M: O ‘eu sou’ se refere ao interior; ‘existe’, ao externo. Ambos têm como base o sentimento de ser. P: É o mesmo que a experiência da existência? M: Existir significa ser algo, uma coisa, um sentimento, um pensamento, uma ideia. Toda existência é particular. Apenas o ser é universal, no sentido de que cada ser é compatível com todos os outros seres. A existência confronta; o ser - nunca. A existência significa devir, mudar, nascer e morrer, e nascer outra vez, enquanto no ser há uma paz silenciosa. 

P: Se eu criei o mundo, por que o fiz mau? 

M: Todos vivem em seu próprio mundo. Nem todos os mundos são igualmente bons ou maus. 

P: O que determina a diferença? 

M: A mente que projeta o mundo e lhe dá cor a seu modo. Quando você encontra um homem, é um estranho. Quando se casa com ele, converte-se em seu ser. Quando brigam, ele se converte em inimigo. É sua atitude mental a que determina o que ele é para você. 

P: Posso ver que meu mundo é subjetivo. Isto o faz também ilusório? 

M: É ilusório enquanto subjetivo, e só nessa medida. A realidade está na objetividade. 

P: Que significa objetividade? Você disse que o mundo é subjetivo e agora fala de objetividade.

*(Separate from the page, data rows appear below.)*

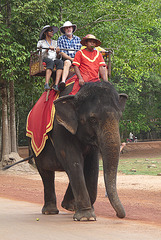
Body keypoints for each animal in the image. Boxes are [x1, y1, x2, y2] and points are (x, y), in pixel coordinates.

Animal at [31, 81, 127, 220]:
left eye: (119, 117)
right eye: (92, 119)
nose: (119, 215)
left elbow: (91, 165)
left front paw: (86, 211)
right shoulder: (60, 128)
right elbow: (73, 161)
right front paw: (87, 217)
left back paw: (69, 206)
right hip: (35, 148)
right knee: (46, 173)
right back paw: (50, 211)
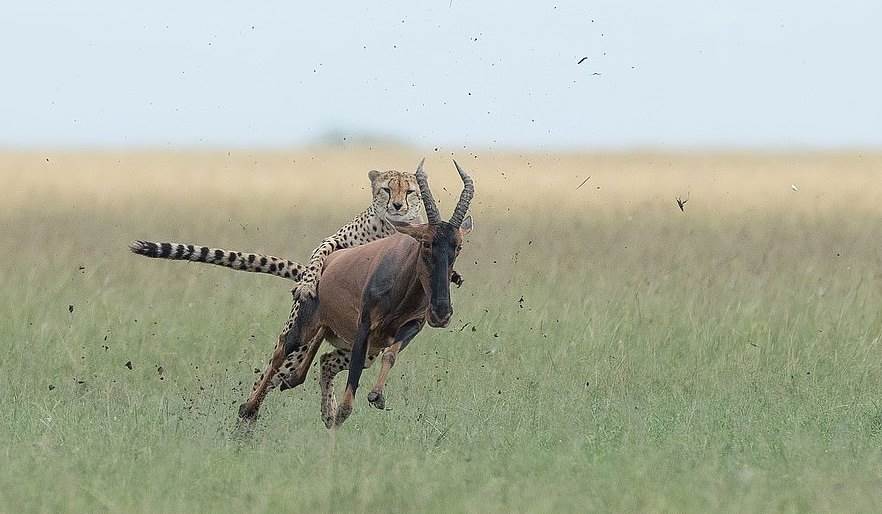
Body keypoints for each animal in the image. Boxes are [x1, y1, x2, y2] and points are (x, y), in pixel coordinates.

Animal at [237, 159, 474, 427]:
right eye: (425, 242)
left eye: (458, 246)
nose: (441, 313)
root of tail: (331, 261)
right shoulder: (364, 327)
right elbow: (349, 395)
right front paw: (342, 414)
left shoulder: (410, 327)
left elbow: (390, 355)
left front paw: (376, 396)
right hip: (305, 326)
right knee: (281, 349)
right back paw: (248, 408)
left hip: (335, 330)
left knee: (314, 363)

Tudo não é subjetivo? 

M: Tudo é subjetivo, mas o real é objetivo. 

P: Em que sentido? 

M: Ele não depende de recordações e esperanças, desejos e temores, preferências e desagrados. Tudo é visto como é. 

P: É o que você chama o quarto estado (turiya)? 

M: Chame-o como queira. Ele é sólido, estável, sem mudança, sem princípio nem fim, sempre novo, sempre fresco. 

P: Como é alcançado? 

M: A ausência de desejo e de medo o levará ali.